* **Text passage**
BEGIN

[GHC DevOps Group] Making GHC's fast release cadence work
John Ericson
john.ericson at obsidian.systems
Tue Jul 2 15:59:32 UTC 2019
Yeah there are many interlocking issues here. I've been thinking about
writing one of those ecosystem proposals about this. Here's some
observations about the status quo for now.
- Frequent releases are a really nice for feature for the community. I
know I, for one, would be less motivated to work on GHC if it would take
a year in some case for my contributions to trickle back to my day job.
Rust releases every 6 *weeks*. I see no reason why we shouldn't aim for
that.
- The GitLab move and switch to CI have made GHC development more
accessible and, temporary Marge Bot issues aside, better scaling. I am
immensely grateful for those that put in the work for that every MR I
write. Going back to annual releases would feel like a regression,
cancelling out some of those gains.
- Base really is a PVP mess. Only the messy guts actually make sense to
pair with GHC releases, a breaking change every time. The "pure" bits
would naturally have *fewer* breaking releases, but *more* non-breaking
releases.
- AMP-like proposals could probably move faster if they weren't tied to
GHC releases. I.e. if multiple GHC releases supported multiple class
hierarchies, people could move at their own pace to some extent, and we
could support faster *and* slower migrations.
- I hope GHC can move in a more modular direction, which by definition
means farming off work to libraries. In other words, I think GHC should
ultimately have the same degree of code reuse as any other Haskell
project. But the current experience with submodules is excruciating, so
no one dealing with GHC every day rightfully has any appetite for that.

END

* **Extracted material**
BEGIN

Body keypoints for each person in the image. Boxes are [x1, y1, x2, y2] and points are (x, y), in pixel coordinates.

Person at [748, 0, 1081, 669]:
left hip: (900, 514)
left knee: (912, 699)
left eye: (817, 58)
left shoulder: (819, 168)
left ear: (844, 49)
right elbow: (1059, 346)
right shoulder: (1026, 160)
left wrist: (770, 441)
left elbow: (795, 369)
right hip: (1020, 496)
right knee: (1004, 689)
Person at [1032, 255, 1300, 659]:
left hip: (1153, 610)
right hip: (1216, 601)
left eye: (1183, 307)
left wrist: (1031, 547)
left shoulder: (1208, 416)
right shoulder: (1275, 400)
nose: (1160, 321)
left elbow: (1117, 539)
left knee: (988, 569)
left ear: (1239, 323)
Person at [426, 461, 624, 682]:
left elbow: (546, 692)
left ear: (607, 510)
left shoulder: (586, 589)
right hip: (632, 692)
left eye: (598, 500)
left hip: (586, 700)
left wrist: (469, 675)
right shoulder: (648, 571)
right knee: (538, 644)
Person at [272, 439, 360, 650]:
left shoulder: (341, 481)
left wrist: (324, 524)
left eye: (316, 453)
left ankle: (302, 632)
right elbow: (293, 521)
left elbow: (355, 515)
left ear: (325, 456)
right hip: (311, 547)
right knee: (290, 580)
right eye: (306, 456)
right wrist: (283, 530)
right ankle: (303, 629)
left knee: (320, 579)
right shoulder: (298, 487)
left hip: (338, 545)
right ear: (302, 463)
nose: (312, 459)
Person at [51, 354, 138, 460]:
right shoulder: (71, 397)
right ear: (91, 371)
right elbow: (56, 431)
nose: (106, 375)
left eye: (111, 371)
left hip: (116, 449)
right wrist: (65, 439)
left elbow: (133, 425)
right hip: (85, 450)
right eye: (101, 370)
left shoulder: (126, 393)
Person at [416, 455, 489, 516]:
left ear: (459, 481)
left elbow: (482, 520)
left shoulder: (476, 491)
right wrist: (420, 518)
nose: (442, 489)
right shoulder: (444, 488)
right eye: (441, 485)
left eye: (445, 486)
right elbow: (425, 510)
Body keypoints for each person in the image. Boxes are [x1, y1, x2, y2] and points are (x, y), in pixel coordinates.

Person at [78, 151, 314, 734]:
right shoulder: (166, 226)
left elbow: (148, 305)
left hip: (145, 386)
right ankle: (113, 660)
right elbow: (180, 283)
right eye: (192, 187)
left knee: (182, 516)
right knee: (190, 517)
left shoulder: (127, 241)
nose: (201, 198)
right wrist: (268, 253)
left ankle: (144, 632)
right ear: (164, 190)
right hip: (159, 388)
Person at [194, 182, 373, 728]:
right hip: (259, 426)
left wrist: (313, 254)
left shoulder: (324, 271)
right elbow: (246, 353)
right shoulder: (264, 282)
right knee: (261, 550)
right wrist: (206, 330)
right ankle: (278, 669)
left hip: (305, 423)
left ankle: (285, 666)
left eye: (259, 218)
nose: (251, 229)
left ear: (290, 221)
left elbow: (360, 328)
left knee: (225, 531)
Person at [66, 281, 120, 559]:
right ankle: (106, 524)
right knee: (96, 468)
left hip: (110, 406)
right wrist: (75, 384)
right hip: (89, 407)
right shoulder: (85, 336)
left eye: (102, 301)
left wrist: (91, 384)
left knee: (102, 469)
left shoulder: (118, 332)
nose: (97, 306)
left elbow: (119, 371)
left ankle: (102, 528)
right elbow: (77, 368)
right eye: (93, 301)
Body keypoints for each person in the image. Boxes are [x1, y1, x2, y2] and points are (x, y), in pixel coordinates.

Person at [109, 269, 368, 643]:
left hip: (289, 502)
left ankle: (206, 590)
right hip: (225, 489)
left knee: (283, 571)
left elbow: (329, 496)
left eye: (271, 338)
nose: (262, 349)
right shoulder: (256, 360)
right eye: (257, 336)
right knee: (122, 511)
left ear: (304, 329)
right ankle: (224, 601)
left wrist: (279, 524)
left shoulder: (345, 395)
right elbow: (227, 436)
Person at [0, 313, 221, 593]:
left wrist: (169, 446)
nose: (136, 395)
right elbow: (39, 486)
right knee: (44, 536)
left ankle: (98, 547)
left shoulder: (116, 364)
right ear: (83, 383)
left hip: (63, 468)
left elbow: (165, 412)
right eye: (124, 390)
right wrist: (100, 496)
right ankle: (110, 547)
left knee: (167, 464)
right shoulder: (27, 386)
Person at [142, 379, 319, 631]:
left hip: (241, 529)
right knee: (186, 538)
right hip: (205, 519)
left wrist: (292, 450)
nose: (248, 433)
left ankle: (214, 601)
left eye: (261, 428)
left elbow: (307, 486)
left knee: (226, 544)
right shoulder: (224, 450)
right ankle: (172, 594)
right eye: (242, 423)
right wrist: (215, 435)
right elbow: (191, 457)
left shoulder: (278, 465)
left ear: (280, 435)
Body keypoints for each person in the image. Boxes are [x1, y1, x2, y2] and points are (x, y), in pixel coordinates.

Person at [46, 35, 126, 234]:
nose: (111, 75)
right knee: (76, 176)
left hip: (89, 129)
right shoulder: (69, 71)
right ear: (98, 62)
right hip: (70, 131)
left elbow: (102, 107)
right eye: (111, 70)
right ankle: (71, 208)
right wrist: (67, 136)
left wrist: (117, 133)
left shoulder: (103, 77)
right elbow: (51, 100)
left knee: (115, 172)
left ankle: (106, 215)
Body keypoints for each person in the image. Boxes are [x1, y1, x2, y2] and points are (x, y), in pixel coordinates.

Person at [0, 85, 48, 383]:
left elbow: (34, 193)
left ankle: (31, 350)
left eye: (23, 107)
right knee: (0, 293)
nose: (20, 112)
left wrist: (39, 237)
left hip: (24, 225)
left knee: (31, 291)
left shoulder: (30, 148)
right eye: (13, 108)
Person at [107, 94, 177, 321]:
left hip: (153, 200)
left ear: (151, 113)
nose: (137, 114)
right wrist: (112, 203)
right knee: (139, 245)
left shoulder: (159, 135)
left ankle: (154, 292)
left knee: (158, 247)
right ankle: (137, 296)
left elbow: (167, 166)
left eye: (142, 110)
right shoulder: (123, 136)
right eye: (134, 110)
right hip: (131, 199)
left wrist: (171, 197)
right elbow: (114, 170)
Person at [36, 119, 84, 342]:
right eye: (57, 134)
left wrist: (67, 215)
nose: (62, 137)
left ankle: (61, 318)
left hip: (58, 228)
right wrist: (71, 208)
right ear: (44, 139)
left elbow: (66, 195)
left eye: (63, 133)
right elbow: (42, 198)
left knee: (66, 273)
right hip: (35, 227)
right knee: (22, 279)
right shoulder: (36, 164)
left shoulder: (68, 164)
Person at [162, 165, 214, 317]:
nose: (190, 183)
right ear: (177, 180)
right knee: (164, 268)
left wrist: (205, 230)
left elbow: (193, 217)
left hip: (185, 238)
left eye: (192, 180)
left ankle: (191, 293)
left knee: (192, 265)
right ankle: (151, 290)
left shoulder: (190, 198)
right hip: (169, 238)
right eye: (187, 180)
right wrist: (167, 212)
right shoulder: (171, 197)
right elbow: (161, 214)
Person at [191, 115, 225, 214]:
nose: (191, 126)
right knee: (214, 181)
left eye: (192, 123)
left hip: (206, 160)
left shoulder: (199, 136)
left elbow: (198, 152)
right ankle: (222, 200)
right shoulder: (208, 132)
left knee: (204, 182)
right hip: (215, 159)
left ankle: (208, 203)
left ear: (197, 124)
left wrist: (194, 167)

END

* **Problem**
Answer these from the GHC release cadence post:
(a) How often does Rust release?
(b) Which two changes does the writer credit with making GHC development more accessible?
(c) How does the writer describe the current experience with submodules?
Rely solely on the GHC release cadence post, not on the data.

* **Answer space**
(a) Every 6 weeks.
(b) The GitLab move and the switch to CI.
(c) As excruciating.